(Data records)
☆ ☆ ☆ ☆ ☆ ☆ ☆
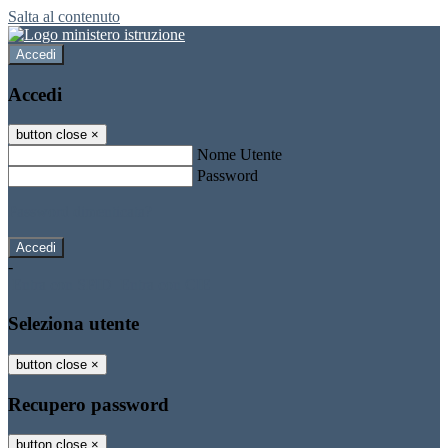
Salta al contenuto
Accedi
Accedi
button close
×
Nome Utente
Password
Password dimenticata?
-
Entra con SPID
Entra con CIE
Seleziona utente
button close
×
Recupero password
button close
×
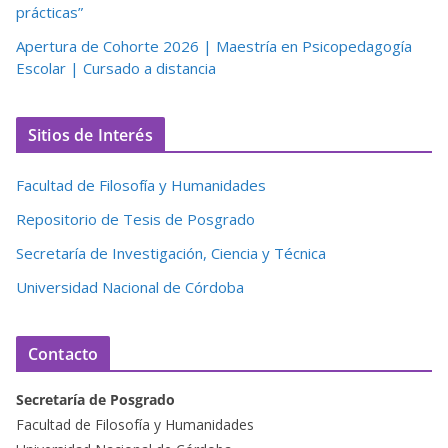
prácticas”
Apertura de Cohorte 2026 | Maestría en Psicopedagogía
Escolar | Cursado a distancia
Sitios de Interés
Facultad de Filosofía y Humanidades
Repositorio de Tesis de Posgrado
Secretaría de Investigación, Ciencia y Técnica
Universidad Nacional de Córdoba
Contacto
Secretaría de Posgrado
Facultad de Filosofía y Humanidades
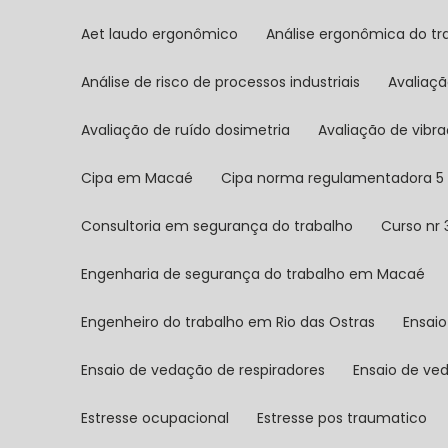
Aet laudo ergonômico
Análise ergonômica do tr
Análise de risco de processos industriais
Avaliaç
Avaliação de ruído dosimetria
Avaliação de vibr
Cipa em Macaé
Cipa norma regulamentadora 5
Consultoria em segurança do trabalho
Curso nr
Engenharia de segurança do trabalho em Macaé
Engenheiro do trabalho em Rio das Ostras
Ensai
Ensaio de vedação de respiradores
Ensaio de ve
Estresse ocupacional
Estresse pos traumatico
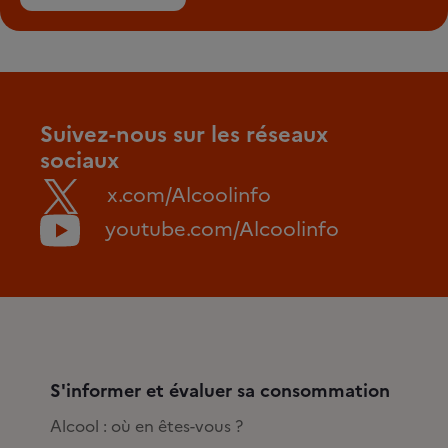
Suivez-nous sur les réseaux
sociaux
x.com/Alcoolinfo
youtube.com/Alcoolinfo
S'informer et évaluer sa consommation
Alcool : où en êtes-vous ?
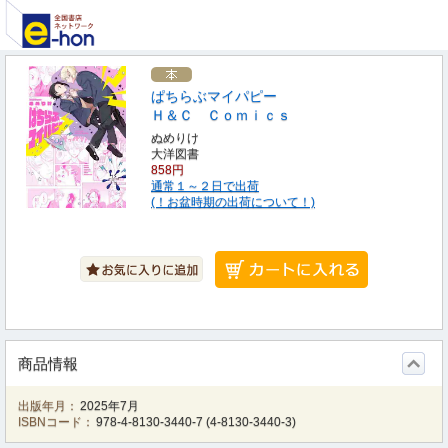
ぱちらぶマイパピー
Ｈ＆Ｃ Ｃｏｍｉｃｓ
ぬめりけ
大洋図書
858円
通常１～２日で出荷
(！お盆時期の出荷について！)
商品情報
出版年月：
2025年7月
ISBNコード：
978-4-8130-3440-7
(
4-8130-3440-3
)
☆ ☆ ☆ ☆ ☆ ☆ ☆
WORK ORDER: Render the records as a Markdown table with the columns "Row" and "Line," starting at the line with "Aet laudo ergonômico" and running through the end of the records, skipping blank lines and leaving the pictures out.

RESPONSE TO THE TASK:
| Row | Line |
|---|---|
| 1 | Aet laudo ergonômico |
| 2 | Análise ergonômica do tr |
| 3 | Análise de risco de processos industriais |
| 4 | Avaliaç |
| 5 | Avaliação de ruído dosimetria |
| 6 | Avaliação de vibr |
| 7 | Cipa em Macaé |
| 8 | Cipa norma regulamentadora 5 |
| 9 | Consultoria em segurança do trabalho |
| 10 | Curso nr |
| 11 | Engenharia de segurança do trabalho em Macaé |
| 12 | Engenheiro do trabalho em Rio das Ostras |
| 13 | Ensai |
| 14 | Ensaio de vedação de respiradores |
| 15 | Ensaio de ve |
| 16 | Estresse ocupacional |
| 17 | Estresse pos traumatico |
| 18 | Suivez-nous sur les réseaux |
| 19 | sociaux |
| 20 | x.com/Alcoolinfo |
| 21 | youtube.com/Alcoolinfo |
| 22 | S'informer et évaluer sa consommation |
| 23 | Alcool : où en êtes-vous ? |
| 24 | ぱちらぶマイパピー |
| 25 | Ｈ＆Ｃ Ｃｏｍｉｃｓ |
| 26 | ぬめりけ |
| 27 | 大洋図書 |
| 28 | 858円 |
| 29 | 通常１～２日で出荷 |
| 30 | (！お盆時期の出荷について！) |
| 31 | 商品情報 |
| 32 | 出版年月： |
| 33 | 2025年7月 |
| 34 | ISBNコード： |
| 35 | 978-4-8130-3440-7 |
| 36 | ( |
| 37 | 4-8130-3440-3 |
| 38 | ) |